------ SUPPLIED MATERIAL ------

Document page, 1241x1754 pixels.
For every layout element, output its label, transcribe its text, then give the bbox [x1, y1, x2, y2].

------
------ SUPPLIED MATERIAL ------

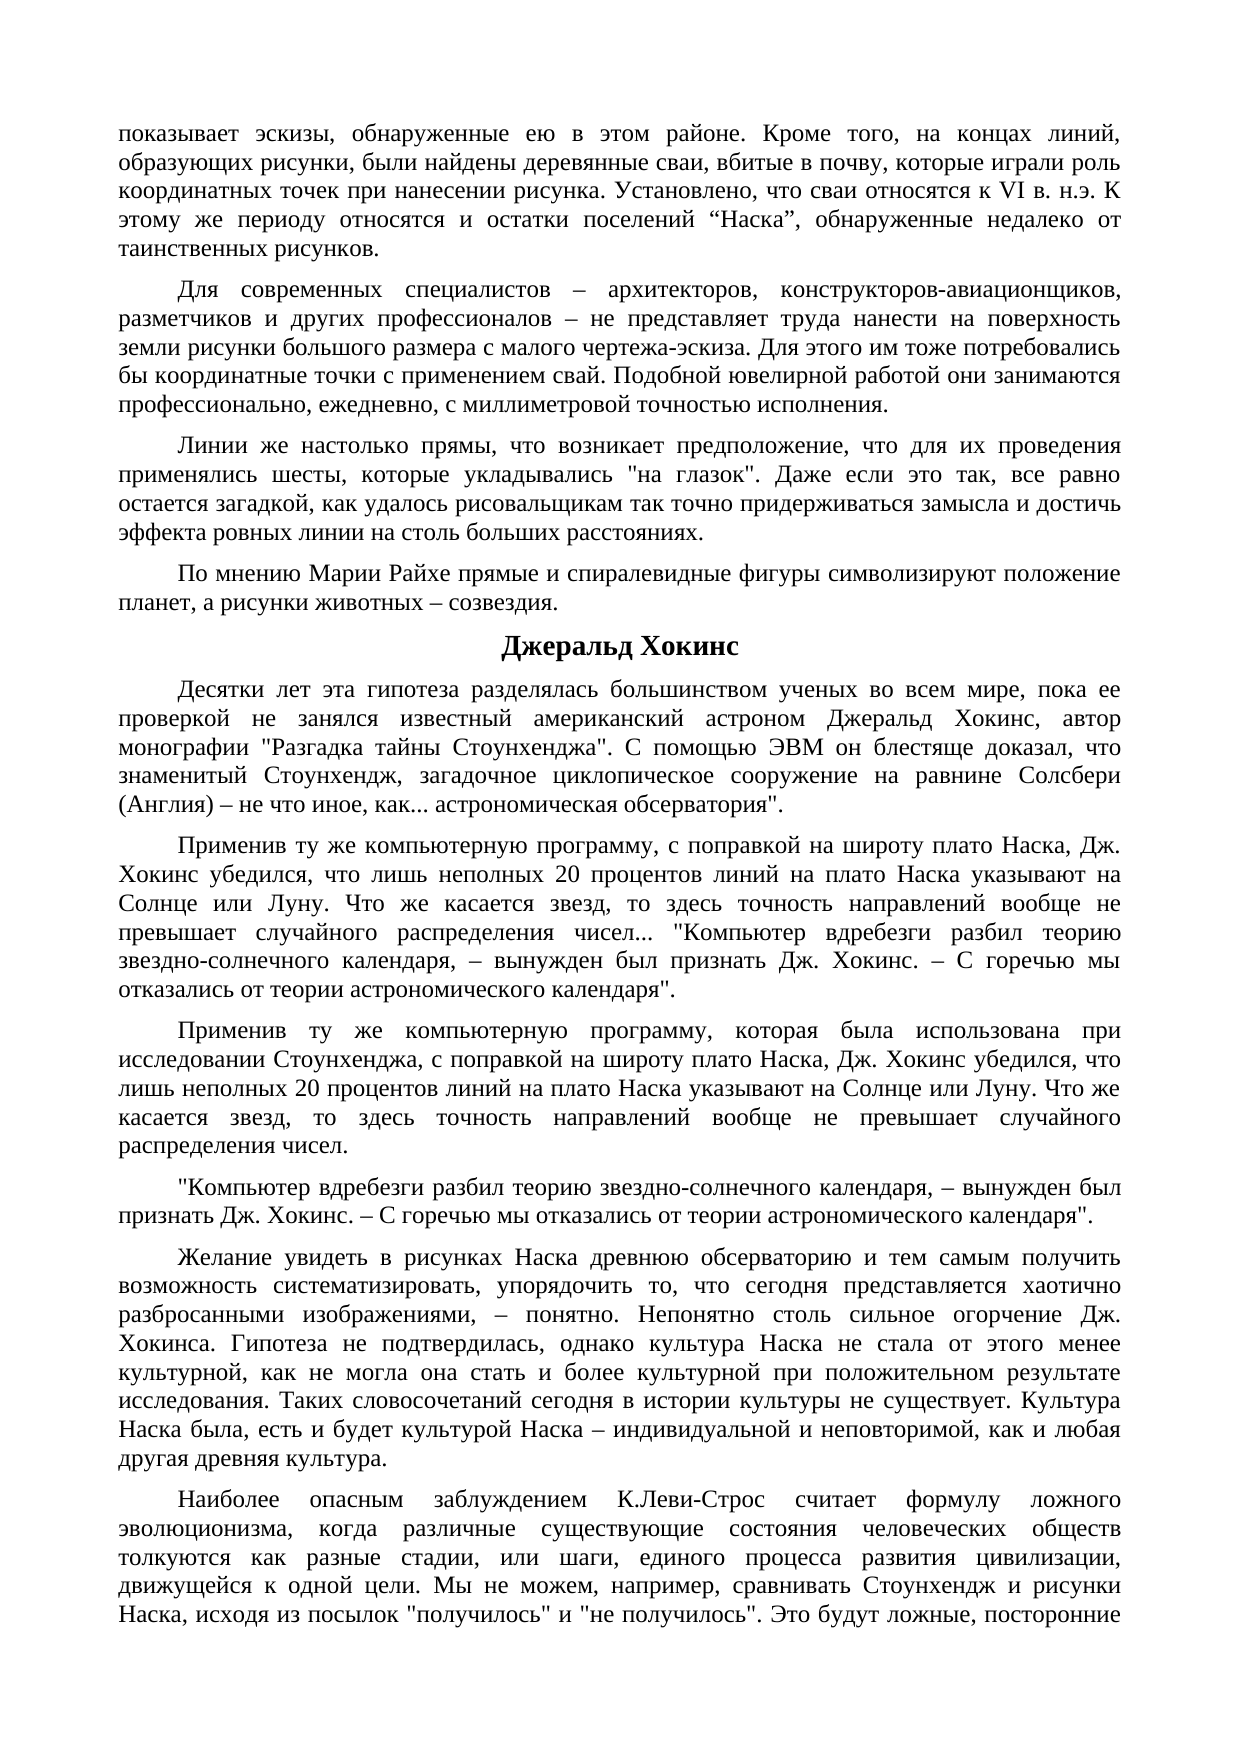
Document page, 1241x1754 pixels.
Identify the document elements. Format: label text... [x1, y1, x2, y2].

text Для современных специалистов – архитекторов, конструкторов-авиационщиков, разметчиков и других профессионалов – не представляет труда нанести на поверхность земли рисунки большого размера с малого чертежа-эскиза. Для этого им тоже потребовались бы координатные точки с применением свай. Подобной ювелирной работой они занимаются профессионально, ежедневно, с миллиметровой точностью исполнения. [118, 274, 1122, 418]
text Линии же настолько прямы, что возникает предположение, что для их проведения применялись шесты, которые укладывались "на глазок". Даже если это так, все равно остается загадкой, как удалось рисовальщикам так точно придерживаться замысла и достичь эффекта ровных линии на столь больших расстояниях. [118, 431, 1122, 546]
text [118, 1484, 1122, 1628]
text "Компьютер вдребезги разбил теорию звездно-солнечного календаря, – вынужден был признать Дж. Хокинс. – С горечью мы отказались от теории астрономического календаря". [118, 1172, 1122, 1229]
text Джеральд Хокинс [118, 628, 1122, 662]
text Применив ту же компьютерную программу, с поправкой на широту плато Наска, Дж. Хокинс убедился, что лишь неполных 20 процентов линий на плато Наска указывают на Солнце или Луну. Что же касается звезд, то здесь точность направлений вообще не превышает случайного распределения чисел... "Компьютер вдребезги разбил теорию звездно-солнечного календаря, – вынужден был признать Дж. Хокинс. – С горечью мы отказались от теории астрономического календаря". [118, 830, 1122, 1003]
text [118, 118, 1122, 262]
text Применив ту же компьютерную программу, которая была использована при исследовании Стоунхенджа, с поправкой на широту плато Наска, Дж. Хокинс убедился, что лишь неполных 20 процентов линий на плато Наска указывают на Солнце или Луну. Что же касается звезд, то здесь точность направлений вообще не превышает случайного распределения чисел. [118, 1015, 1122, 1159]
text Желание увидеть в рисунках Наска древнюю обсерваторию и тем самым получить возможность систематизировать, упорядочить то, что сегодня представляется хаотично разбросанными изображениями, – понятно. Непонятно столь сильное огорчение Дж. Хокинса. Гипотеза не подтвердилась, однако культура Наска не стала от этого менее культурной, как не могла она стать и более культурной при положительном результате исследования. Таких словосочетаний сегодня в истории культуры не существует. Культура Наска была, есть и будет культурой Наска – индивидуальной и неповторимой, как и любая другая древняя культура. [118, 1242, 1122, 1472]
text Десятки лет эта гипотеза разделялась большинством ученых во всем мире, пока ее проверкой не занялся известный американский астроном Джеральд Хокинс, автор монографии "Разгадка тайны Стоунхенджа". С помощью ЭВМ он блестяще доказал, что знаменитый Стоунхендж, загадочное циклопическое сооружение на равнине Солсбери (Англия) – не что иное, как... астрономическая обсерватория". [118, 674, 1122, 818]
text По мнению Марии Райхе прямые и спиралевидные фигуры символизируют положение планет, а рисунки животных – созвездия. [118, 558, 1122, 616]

------
------ SUPPLIED MATERIAL ------

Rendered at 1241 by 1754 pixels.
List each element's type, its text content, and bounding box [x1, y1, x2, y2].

------

## [TASK DIRECTIONS]
Looking at the data above, write out exactly the lines that start at the one containing "Rendered at 1241 by 1754 pixels." and end at the one containing "List each element's"; include both and nothing beyond.

## [EXPECTED ANSWER]
Rendered at 1241 by 1754 pixels.
List each element's type, its text content, and bounding box [x1, y1, x2, y2].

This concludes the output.